2) Albert of Montecorvino (d. 1127). Today's less well known saint of the Regno was bishop of the now vanished castle town of Montecorvino in northern Apulia. His extreme ascetic lifestyle led to physical blindness. But A. received visions and also performed miracles. He has a very brief Vita (BHL 231) by the humanist Alessandro Geraldini (d. 1524), who in 1496 became bishop of Montecorvino and Vulturara. Part of G.'s Office for A., it proclaims itself as a rewriting of a twelfth-century Life and Miracles by A.'s immediate successor, Richard, bp. of Montecorvino.

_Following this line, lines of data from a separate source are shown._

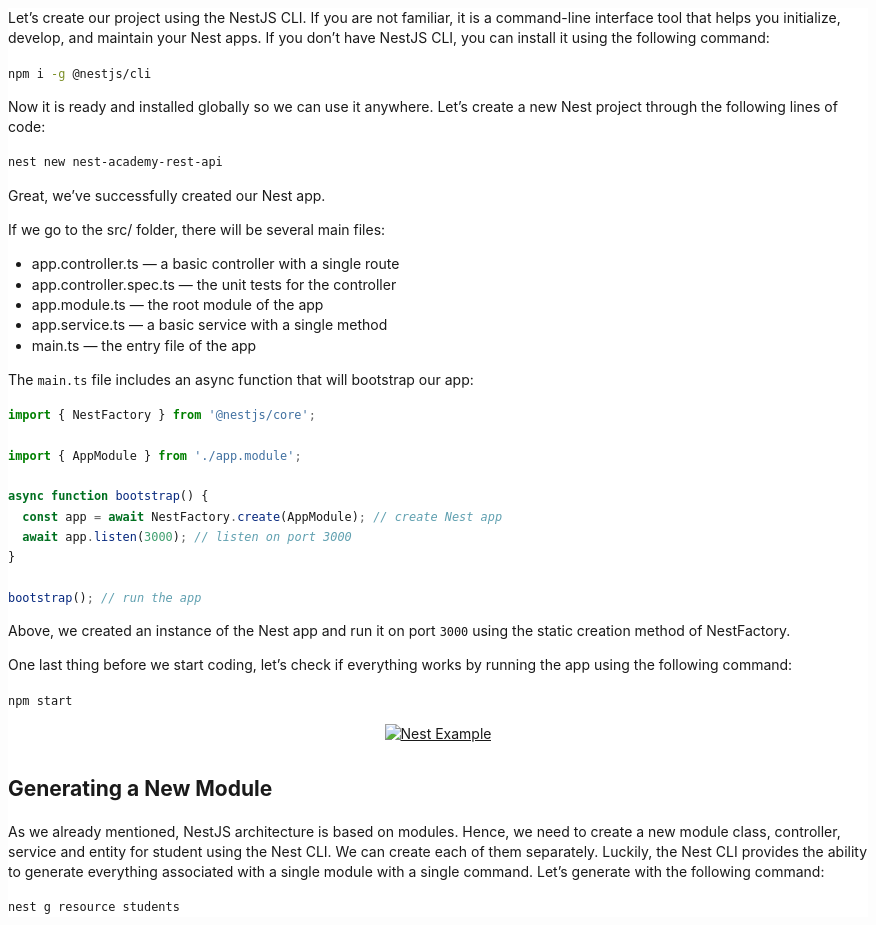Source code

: Let’s create our project using the NestJS CLI. If you are not familiar, it is a command-line interface tool that helps you initialize, develop, and maintain your Nest apps. If you don’t have NestJS CLI, you can install it using the following command:

```sh
npm i -g @nestjs/cli
```

Now it is ready and installed globally so we can use it anywhere. Let’s create a new Nest project through the following lines of code:

```
nest new nest-academy-rest-api
```

Great, we’ve successfully created our Nest app.

If we go to the src/ folder, there will be several main files:
 - app.controller.ts — a basic controller with a single route
 - app.controller.spec.ts — the unit tests for the controller
 - app.module.ts — the root module of the app
 - app.service.ts — a basic service with a single method
 - main.ts — the entry file of the app

The `main.ts` file includes an async function that will bootstrap our app:

```ts
import { NestFactory } from '@nestjs/core';

import { AppModule } from './app.module';

async function bootstrap() {
  const app = await NestFactory.create(AppModule); // create Nest app
  await app.listen(3000); // listen on port 3000
}

bootstrap(); // run the app
```

Above, we created an instance of the Nest app and run it on port `3000` using the static creation method of NestFactory.

One last thing before we start coding, let’s check if everything works by running the app using the following command:
```
npm start
```

<p align="center">
  <a href="http://nestjs.com/" target="blank"><img src="https://miro.medium.com/v2/resize:fit:1400/format:webp/1*32CPrzOIIlGwSFGUJsbLqQ.png" width="500" alt="Nest Example" /></a>
</p>

## Generating a New Module

As we already mentioned, NestJS architecture is based on modules. Hence, we need to create a new module class, controller, service and entity for student using the Nest CLI. We can create each of them separately. Luckily, the Nest CLI provides the ability to generate everything associated with a single module with a single command. Let’s generate with the following command:
```
nest g resource students
```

3) Vincent Ferrer (d. 1419). This famous Dominican studied and taught at various places in the Crown of Aragon before being ordained at Barcelona in 1379 by the cardinal who would become the Avignonese antipope Benedict XIII. He then became prior of his order's convent in his native Valencia but resigned in order to teach theology at the local cathedral school, a position that allowed him to preach, to administer the sacraments, and to employ his pen on behalf of Clement VII, whose claim to the papacy V. supported over that of Urban VI. In 1394 he was called to Avignon by Benedict XIII, whom he served as apostolic penitentiary and as Master of the Sacred Place.
In 1399, when it was clear to most that Benedict's cause was hopeless, V. succumbed to a serious illness during which he experienced a vision bidding him to preach Christ to the world. In 1399 he left Avignon and spent the remainder of his life as a highly sought itinerant preacher urging repentance and atonement before the day of Judgment. Miracles are said to have accompanied his apostolate. He died at Vannes (Morbihan) in Brittany. Expandable views of the house in Vannes where V. died and of his bust reliquary in the cathedral are here:
http://glossolalia.free.fr/PVf.htm
Some illustrated pages on the cathedral of Vannes:
http://tinyurl.com/33o3g3
http://tinyurl.com/2uhsat
http://tinyurl.com/36r7zn
V. was canonized in 1455 by his countryman Calixtus III. The bull of canonization followed in 1458, in the pontificate of Pius II. V.'s canonization Vita (BHL 8658) is by the Dominican humanist Pietro Ranzano of Palermo, inquisitor general for insular Sicily (a dominion of the Crown of Aragon) and afterward bishop of Lucera (in autonomous but strongly Aragonese-influenced mostly mainland Sicily, _vulgo_ Kingdom of Naples).